Passage:

When a food critic comes to a city that is proud of its dining scene, restaurants and their devotees take notice. But rarely does a traditional reviewer cause as much excitement as Atlanta has seen with the recent visit of Keith Lee, a food obsessive with a vast army of 14 million followers on TikTok.
Mr. Lee, known for his ability to revive a small business with his legions of fans, was often frustrated with what he believed to be odd rules at different restaurants.
“Butter’s a dollar? At a breakfast place?” he asked in a video on his first day in Atlanta, eating takeout in his car. Mr. Lee, who is based in Las Vegas, mostly reviews independent, mom-and-pop restaurants, many of them Black-owned. He often orders takeout and has his family pick it up, so he does not receive star influencer treatment.
Mr. Lee has made videos from Detroit, Chicago and Los Angeles, but the response in Atlanta has been notable. For many of his followers there, his critiques appear to have opened a valve for their long-held gripes with some of the city’s restaurants.
The grievances include surcharges for items like hot sauce or syrup and the lack of options for reservations or pickup orders. Some of the complaints involve rules that are common in many other cities: for example, a requirement that an entire party be present to be seated.

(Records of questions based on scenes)

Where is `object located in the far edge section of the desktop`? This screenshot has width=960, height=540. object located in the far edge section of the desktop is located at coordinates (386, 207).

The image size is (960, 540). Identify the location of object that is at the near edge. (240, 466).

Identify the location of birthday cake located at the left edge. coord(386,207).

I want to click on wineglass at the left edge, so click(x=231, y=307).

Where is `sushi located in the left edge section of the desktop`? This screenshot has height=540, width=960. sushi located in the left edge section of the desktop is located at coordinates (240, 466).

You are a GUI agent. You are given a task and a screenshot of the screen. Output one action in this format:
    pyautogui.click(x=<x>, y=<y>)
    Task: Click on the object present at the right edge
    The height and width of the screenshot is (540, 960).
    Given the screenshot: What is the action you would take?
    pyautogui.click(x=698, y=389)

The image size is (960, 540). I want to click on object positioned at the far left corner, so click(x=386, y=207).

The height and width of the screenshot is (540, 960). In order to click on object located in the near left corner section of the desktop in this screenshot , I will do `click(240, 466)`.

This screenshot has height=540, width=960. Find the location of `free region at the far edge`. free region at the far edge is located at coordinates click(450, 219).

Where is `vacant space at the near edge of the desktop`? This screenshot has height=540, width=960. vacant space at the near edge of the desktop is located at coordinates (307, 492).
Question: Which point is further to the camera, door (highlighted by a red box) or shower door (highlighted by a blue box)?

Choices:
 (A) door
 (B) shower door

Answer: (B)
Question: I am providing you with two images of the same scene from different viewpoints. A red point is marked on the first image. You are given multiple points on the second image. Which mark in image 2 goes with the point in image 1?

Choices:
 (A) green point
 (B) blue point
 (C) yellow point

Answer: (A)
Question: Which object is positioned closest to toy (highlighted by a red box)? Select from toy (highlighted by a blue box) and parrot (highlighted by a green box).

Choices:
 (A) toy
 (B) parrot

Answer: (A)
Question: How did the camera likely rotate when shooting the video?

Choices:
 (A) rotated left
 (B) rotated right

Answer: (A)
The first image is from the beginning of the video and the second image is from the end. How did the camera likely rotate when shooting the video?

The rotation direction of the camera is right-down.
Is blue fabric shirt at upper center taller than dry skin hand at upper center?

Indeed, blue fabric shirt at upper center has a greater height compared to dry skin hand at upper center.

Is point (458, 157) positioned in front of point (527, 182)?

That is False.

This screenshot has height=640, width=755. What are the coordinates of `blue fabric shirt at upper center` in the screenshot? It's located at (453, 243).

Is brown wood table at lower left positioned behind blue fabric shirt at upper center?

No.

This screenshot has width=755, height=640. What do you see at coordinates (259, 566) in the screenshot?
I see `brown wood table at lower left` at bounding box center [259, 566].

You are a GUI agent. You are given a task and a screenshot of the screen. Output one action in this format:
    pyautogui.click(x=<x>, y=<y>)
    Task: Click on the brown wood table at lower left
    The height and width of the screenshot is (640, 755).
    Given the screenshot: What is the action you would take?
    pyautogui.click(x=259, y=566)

Written problem: According to the passage on Keith Lee's visit to Atlanta, in which city is he based?

Result below: Las Vegas